There is a weird “institutionalized” mindset when it comes to oppression.
I’m not advocating they go back to it nor do I feel it was grand when they were a communist republic, but one can see in a region that is completely fragmented and unstable that they would yearn for any semblance of unity.
They think not of the consequences, just the romance of the ideal which is, in fact horrific.
I guess the dumbing down of millennials is a global crisis.
The article only cited the two parts that had the most to lose from the breakup.
The Serbs, that missed their pseudo empire, and the Bosnians, that missed the suppression of ethnic tensions.
Croatia, Slovenia, Kosovo, and Montenegro (whom held on the longest), seem to be happy with the current situation.

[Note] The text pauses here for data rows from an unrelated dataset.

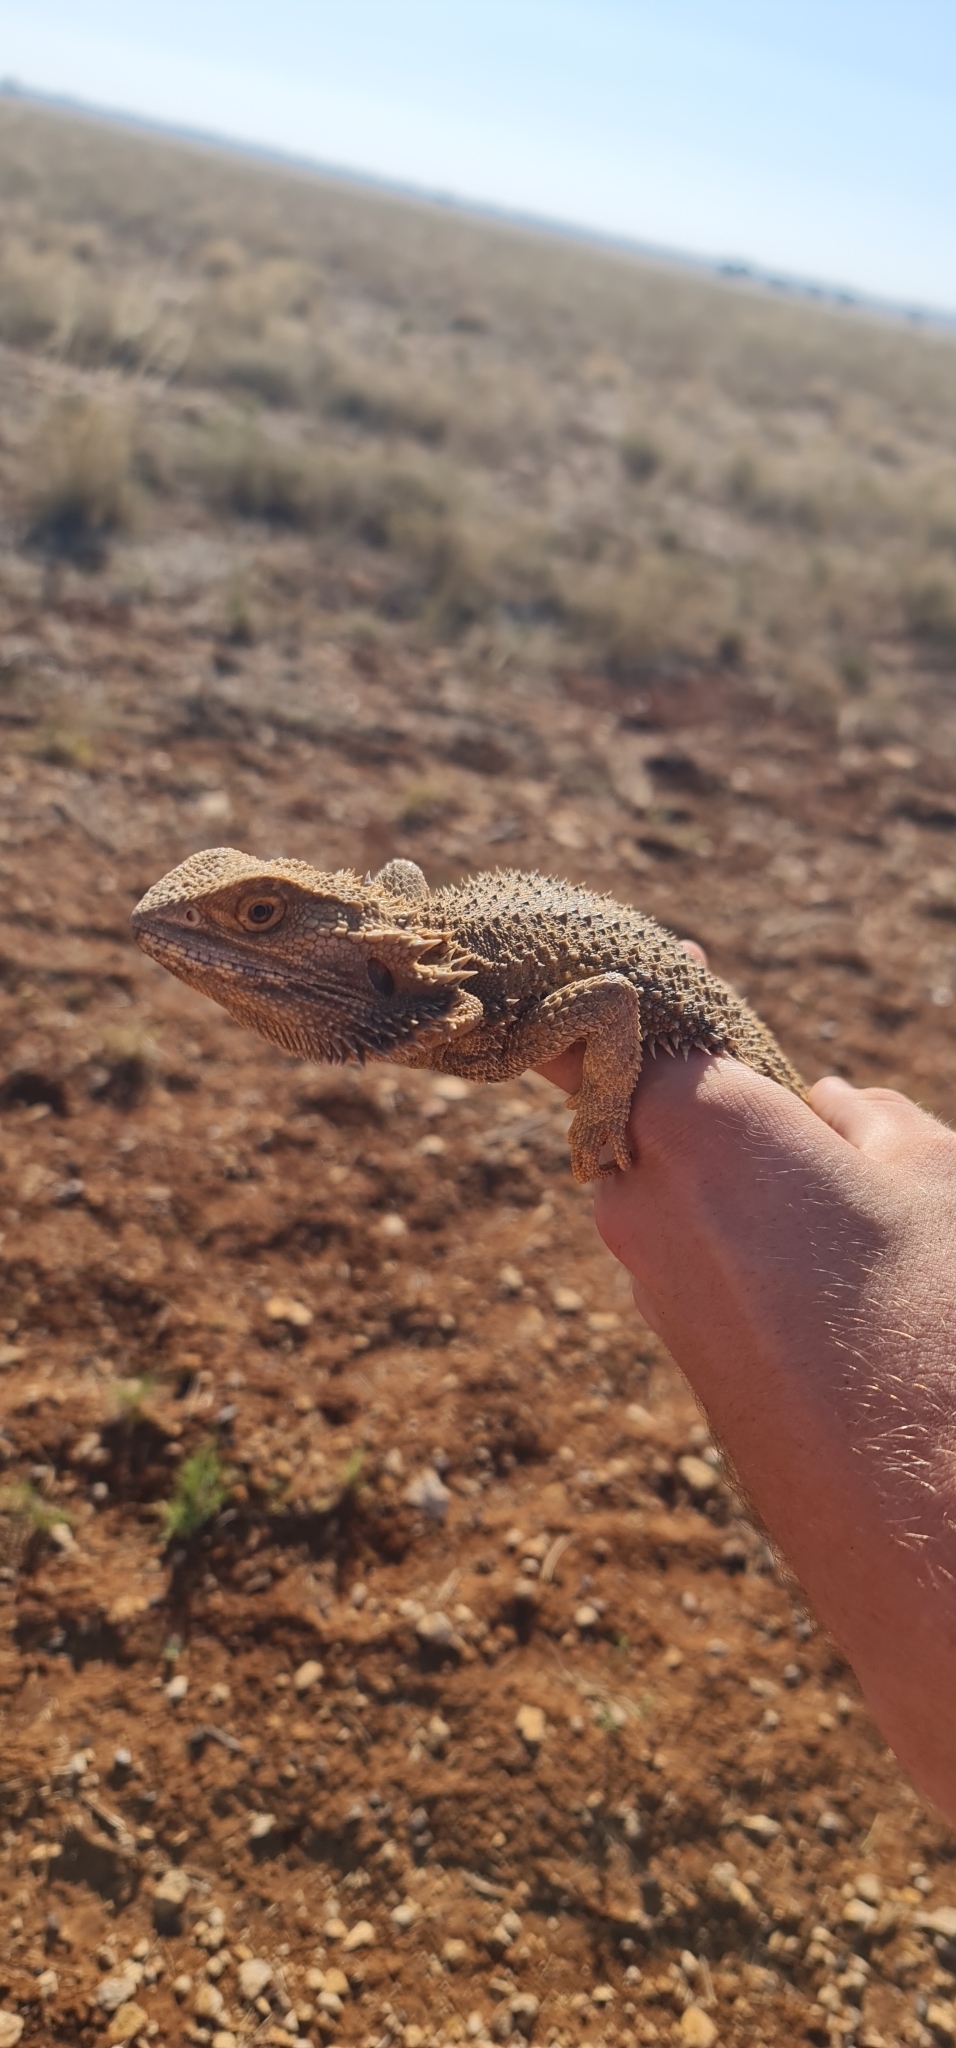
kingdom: Animalia
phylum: Chordata
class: Squamata
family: Agamidae
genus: Pogona
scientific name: Pogona vitticeps
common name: Central bearded dragon
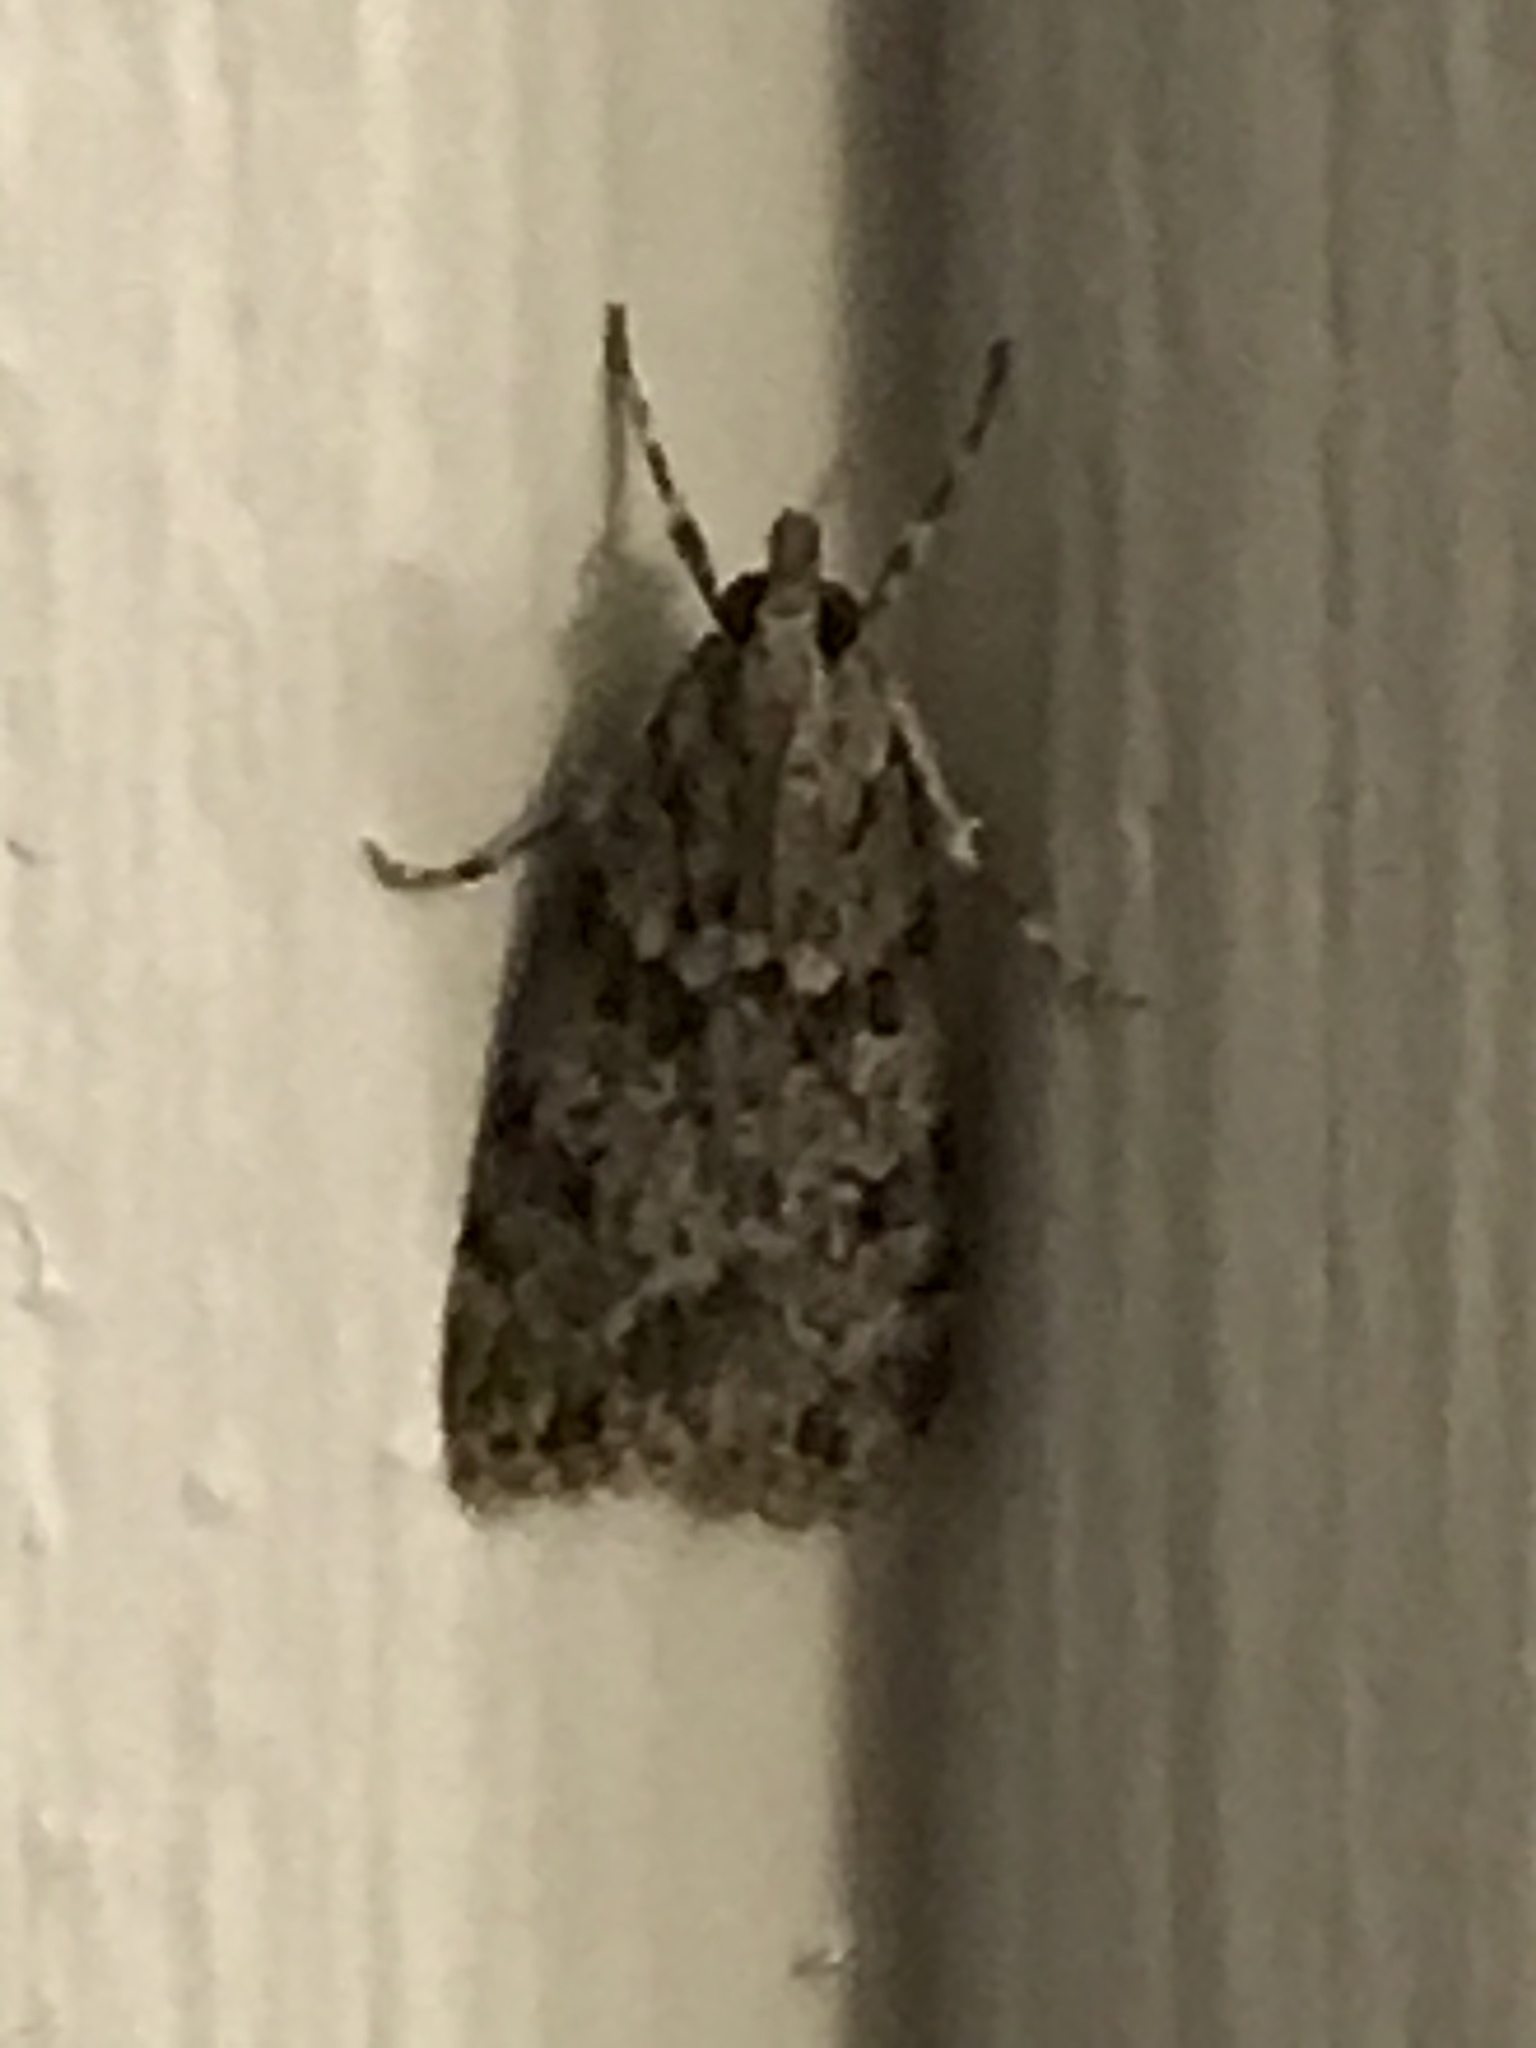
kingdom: Animalia
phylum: Arthropoda
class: Insecta
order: Lepidoptera
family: Crambidae
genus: Scoparia
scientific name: Scoparia biplagialis
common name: Double-striped scoparia moth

So the take-away is that socialism wouldn’t be so bad - if it were not for the prisons?
Anyone who remembers that part of the world as an example of peace and inter-ethnic comity is on industrial-strength drugs.
Tito had many flaws but he was a Yugoslav first and foremost:
The Partisans, while a Communist-led movement, were deliberately structured as a pan-Yugoslav movement.
To a certain extent, it succeeded in maintaining the Yugoslav postwar state.
But too many republic leaders were more inclined to pursue their parochial interests than work together to preserve national unity.
Yugoslavia wasnt conquered; it died at the hands of its quarreling peoples.